Le cas de l’Irlande est révélateur de l’impact des charges sur les entreprises.
L’augmentation du nombre d’heures de travail diminue le PIB/habitant et par
là-même le pouvoir d’achat des travailleurs. Le raisonnement est global mais s’applique
plus précisément au secteur privé. Le lien est statistiquement fort et
incontournable dans l’état de croissance moyenne faible dans ces pays en 2015.
La France apparaît comme un pays qui devrait avoir un
PIB/habitant de 45471$ au lieu de 39812,7$ (selon la tendance ci-dessus) soit un
retard de 5658$ du PIB/habitant ou 12,4%. A nombre d’habitants constant, c’est
12,4% de PIB perdus donc de croissance potentielle perdue. Il y a donc d’autres
raisons à ce retard qu'il faut chercher dans la plus faible valeur ajoutée,
elle-même dépendante des charges sur les entreprises, et probablement dans la
charge beaucoup plus importante du secteur public. L’augmentation des heures
travaillées diminue la croissance. C’est ailleurs qu’il faut chercher la
croissance et nous avons un potentiel de 12% de croissance que certaines
mesures du plan Fillon peuvent aller chercher. Mais augmenter de 2h de travail
hebdomadaire sur les 36,9h moyennes travaillées en 2015 conduit à augmenter les
1482h actuelles de 5,42% soit de 80h annuellement. Selon la loi générale
énoncée ci-dessus, ceci entraîne une baisse de 1,66% du PIB/habitant. Cette
mesure aggrave l’écart à 14,1% au lieu des 12,4% actuels.

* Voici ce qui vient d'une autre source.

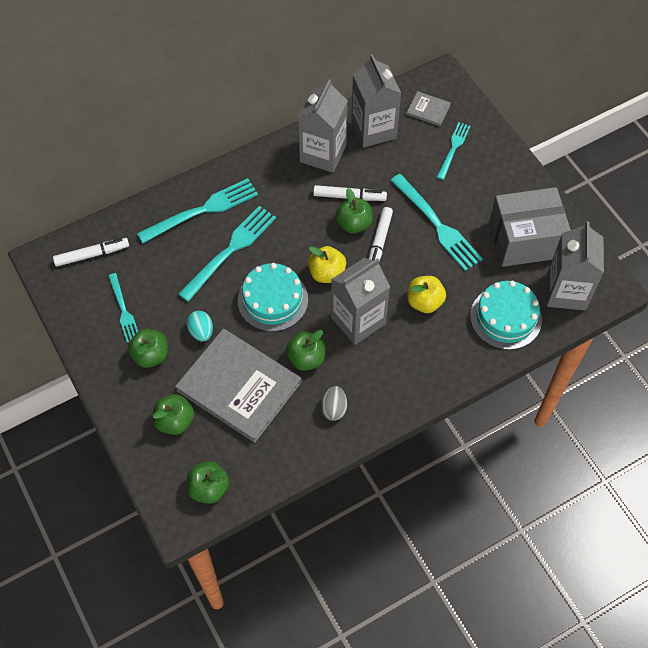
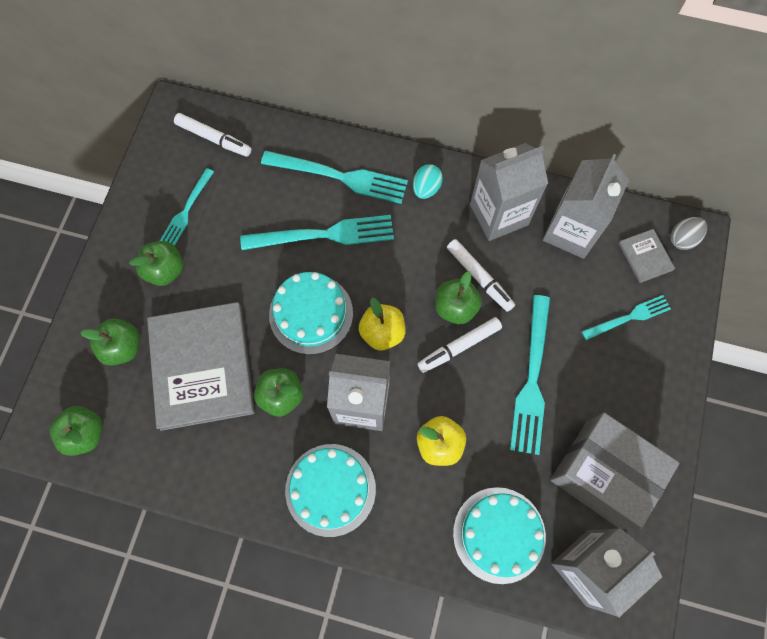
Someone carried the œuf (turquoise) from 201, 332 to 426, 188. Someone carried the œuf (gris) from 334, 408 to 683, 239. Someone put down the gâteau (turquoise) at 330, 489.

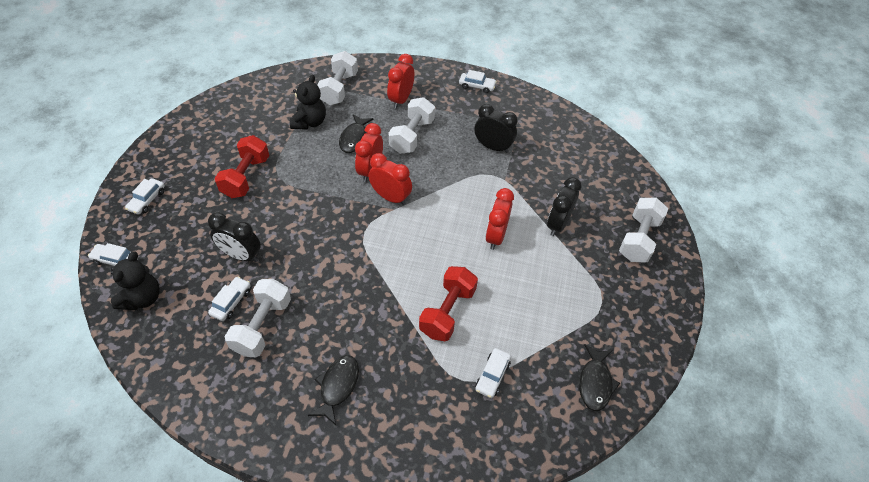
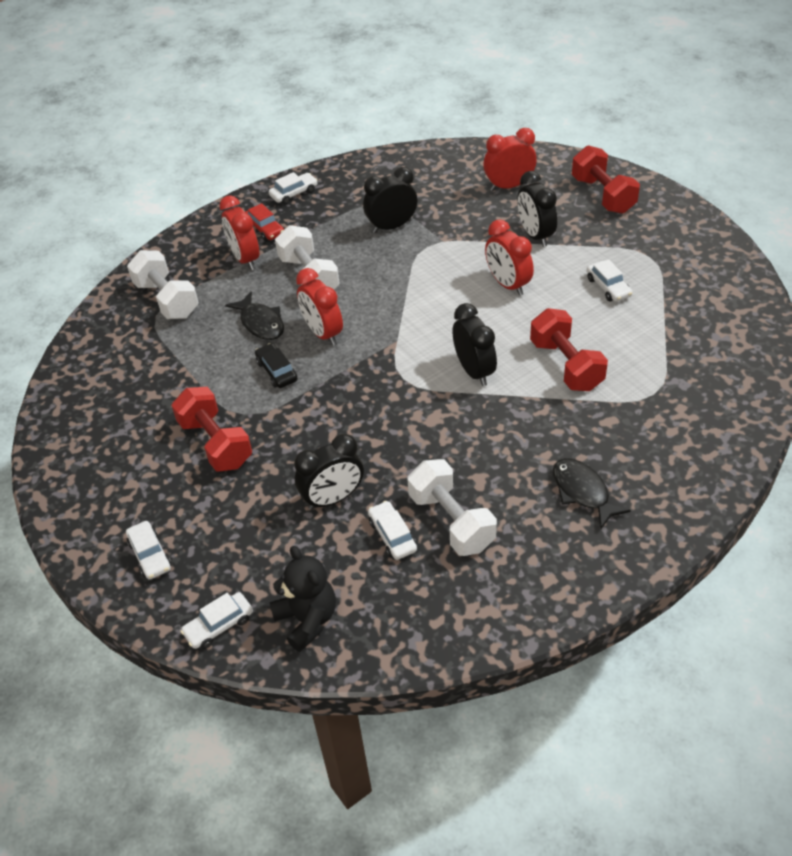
Someone took away the ours en peluche (noir) at 310, 122. Someone carried the réveil (rouge) from 391, 197 to 509, 186. Someone repainted the haltère (blanc) at 638, 239, which became the haltère (rouge) at 603, 195. Someone took away the poisson (noir) at 595, 383. Someone carried the voiture (blanc) from 492, 375 to 608, 287. Someone put down the voiture (rouge) at 265, 229. Someone put down the réveil (noir) at 474, 371. Someone put down the voiture (noir) at 277, 371.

Si l’augmentation des heures travaillées est
défavorable à la croissance, elle l’est aussi pour le taux de chômage. L’idée
que le chômage est lié à la croissance est admise par tous les économistes. Le
chiffre de 1,5% de croissance pour espérer stabiliser le taux de chômage est
même officialisé. Le graphique ci-contre montre que le taux de chômage est très
lié en fait au PIB/habitant si l’on reprend les mêmes Etats européens. Deux
pays offrent des taux de chômage beaucoup plus élevés que la loi générale qui
reste statistiquement raisonnablement probable. Cette fois la France s’aligne
bien sur celle-ci, ce qui a tendance à dire que la croissance a une répercussion
« normale » sur le taux de chômage. Il est intéressant de noter qu’au
Portugal, et au Royaume-Uni l’impact du PIB/habitant sur le taux de chômage est
moins important que la moyenne et que c’est le contraire pour la Grèce et l’Espagne.
Cet aspect est à creuser. L’augmentation
du PIB/habitant est donc bien un facteur favorable à la diminution du chômage. L’augmentation
du PIB/habitant de 1000$ entraîne une baisse du chômage de 0,664 %. Pour la France
ceci veut dire que 1% d’augmentation du PIB hors inflation donc de croissance réelle
entraîne une baisse du chômage de 0,26% dans le cadre de la politique actuelle.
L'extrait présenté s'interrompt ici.